ELOGIO DELLA LENTEZZA
I tessuti italiani esclusivi e un’estetica concreta, non esibizionista. Un Made in Italy d.o.c. destinato a durare nel tempo. È il lusso pensato e senza compromessi di Giada, il marchio guidato da Gabriele Colangelo
Quando dieci anni fa il gruppo cinese RedStone Haute Couture – che ha iniziato la sua avventura nella moda nel 1995 con la distribuzione in Cina di Valentino, Yves Saint Laurent e Salvatore Ferragamo – ha scelto di acquistare il marchio Giada dalla designer e imprenditrice Rosanna Daolio aveva in mente una strategia molto chiara: conquistare la parte di mercato internazionale che identifica il lusso nell’eleganza e nella cultura dell’estetica italiana borghese. L’obbiettivo del gruppo di Shenzhen era rilevare una realtà semi artigianale italiana e farla crescere prima nel mercato cinese, dove oggi Giada è presente con oltre 50 punti vendita, e poi arrivare in Europa, Italia e Francia in testa.
“Capisco che dal punto di vista comunicativo e mediatico sono scelte difficili e che in un momento in cui si va dichiaratamente verso l’opposto, investimenti in marchi noti e mercati già consolidati e soddisfazione visiva bidimensionale legata allo schermo, il nostro lavoro può sembrare noioso ma noi crediamo in un’estetica lenta, coerente e senza compromessi” dice Gabriele Colangelo direttore creativo del marchio dal 2015. “Per Giada il lusso è una sensazione riconducibile a un processo di sottrazione e alla ricerca della qualità massima del contenuto. Il lusso è un prodotto pensato, sviluppato, prodotto in Italia con tessuti italiani realizzati appositamente per noi.”

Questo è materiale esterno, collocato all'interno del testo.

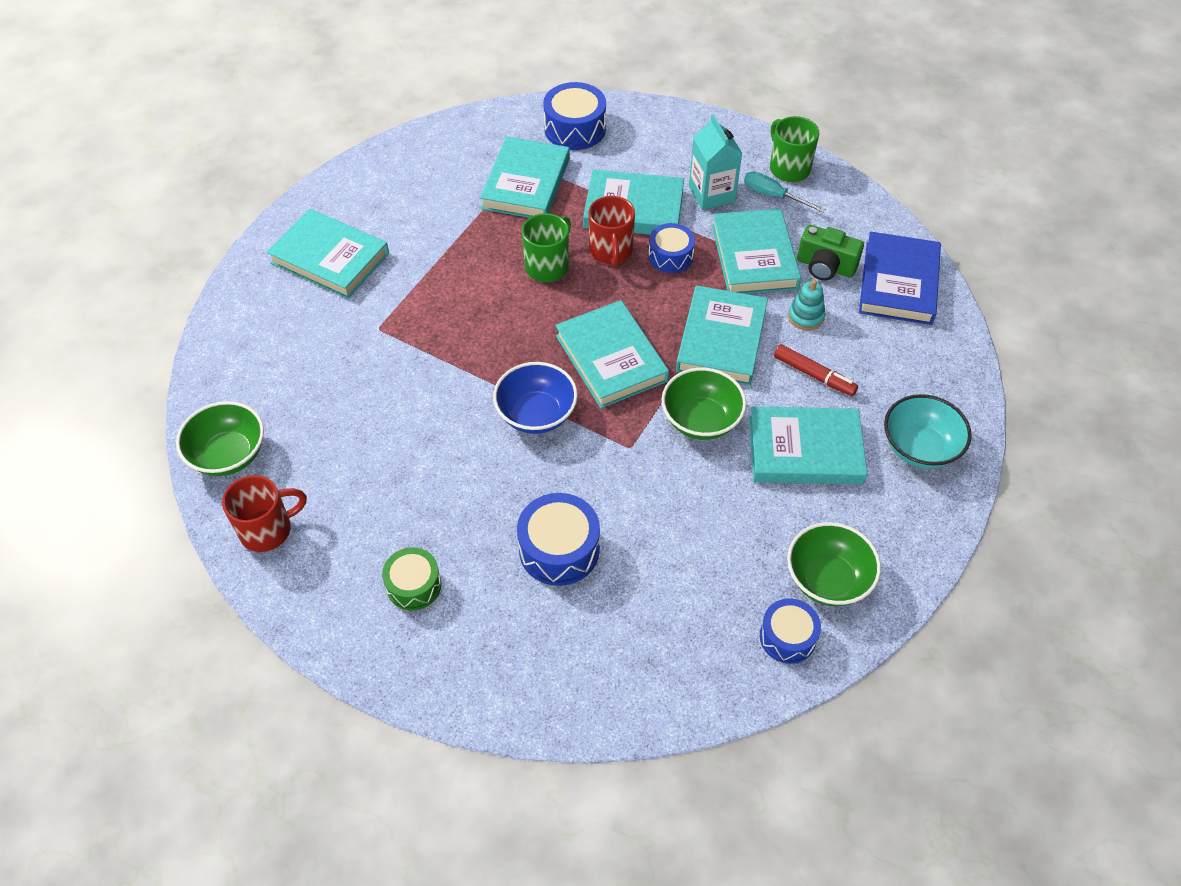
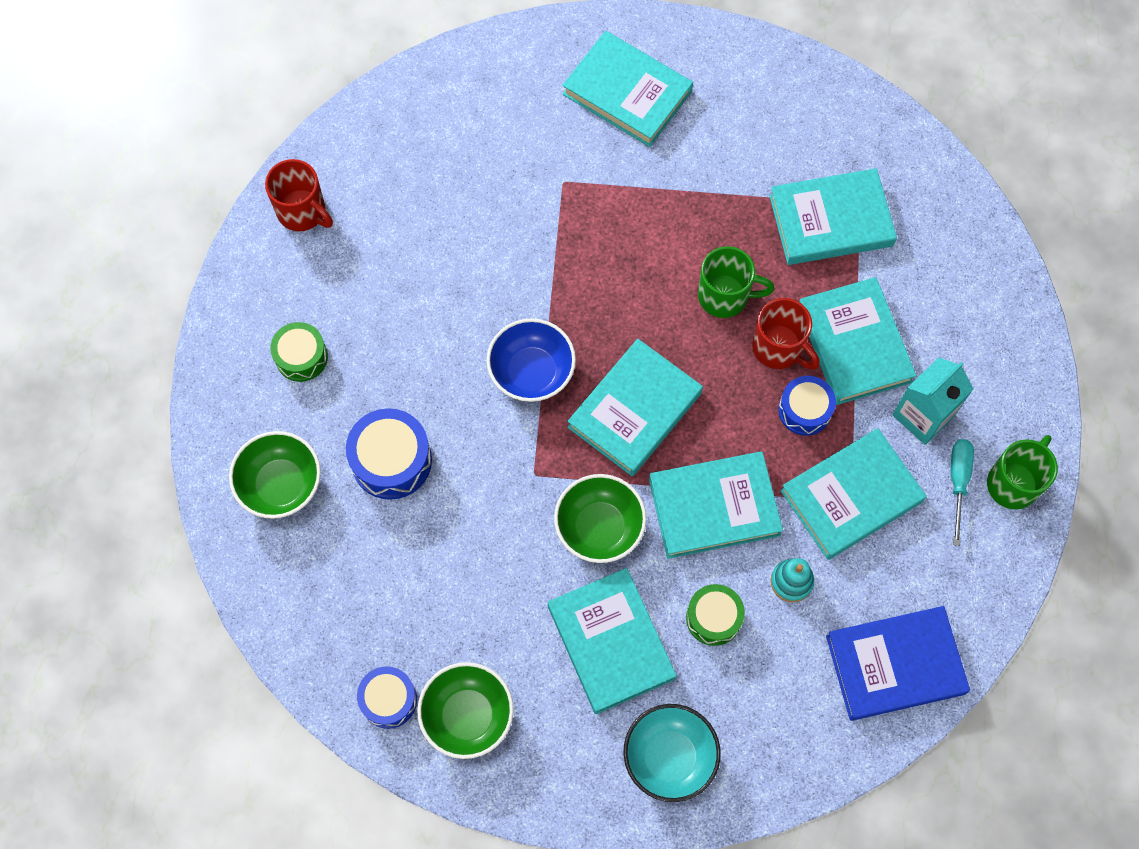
camera: 65 degrees right, 15 degrees up
green bowl [176,401,264,476] -> green bowl moved to [229,431,321,519]
turquoise book [267,209,389,299] -> turquoise book turned 60 degrees counterclockwise [562,31,693,147]
blue drum [543,82,606,150] -> none
red mug [589,196,635,267] -> red mug turned 105 degrees counterclockwise [752,298,820,370]
red marker [774,344,858,396] -> green drum [686,584,745,646]
green camera [797,225,864,281] -> none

E come si trasmette questo messaggio nell’era del consumo digitale? “E’ un prodotto adulto e consapevole destinato a chi cerca il contatto fisico con le emozioni” dice Colangelo nato a Bresso in una famiglia di artigiani pellicciai, studi in lettere antiche e una passione per il minimalismo organico. “E’ un’estetica rigorosa, concreta, non mistificatrice, non esibizionista che vuole rimanere nel tempo e che attrae un tipo di consumatore che rende le dinamiche dell’engagement non un nostro obbiettivo primario.”
L’estetica lenta di Giada – ampiamente condivisa da Gabriele Colangelo con Mr. Yizheng Zhao, presidente di RedStone Haute Couture, che ha recentemente acquistato anche il marchio Raffaella Curiel – traspare dalle nuove campagne pubblicitarie il cui soggetto è una femminilità culturalmente apolide non allineata alla moda-spettacolo, per le quali Colangelo collabora “con professionisti donna perché hanno un punto di vista che biologicamente non mi appartiene che rende la collezione vera, reale.”
Ma come il direttore creativo sta costruendo il futuro di Giada? “Da quando nel 2008 ho iniziato la mia linea che sfila regolarmente durante Milano Moda Donna, il fast fashion è diventato un punto di riferimento strategico per il prêt-à-portèr rivoluzionando il sistema di progettazione, produzione e comunicazione della moda: da due collezioni l’anno siamo passati a sei e al see to buy. Ma creatività, qualità e contenuto hanno bisogno di tempi più lunghi. Il lusso è fare crescere le idee, essere coerenti con la propria identità e tenere una certa distanza dalla riconoscibilità immediata. Per Giada ho in mente un’evoluzione graduale del suo lessico attraverso l’osservazione dell’heritage, la rilettura dell’archivio e il rispetto di quanto acquisito nel mercato”.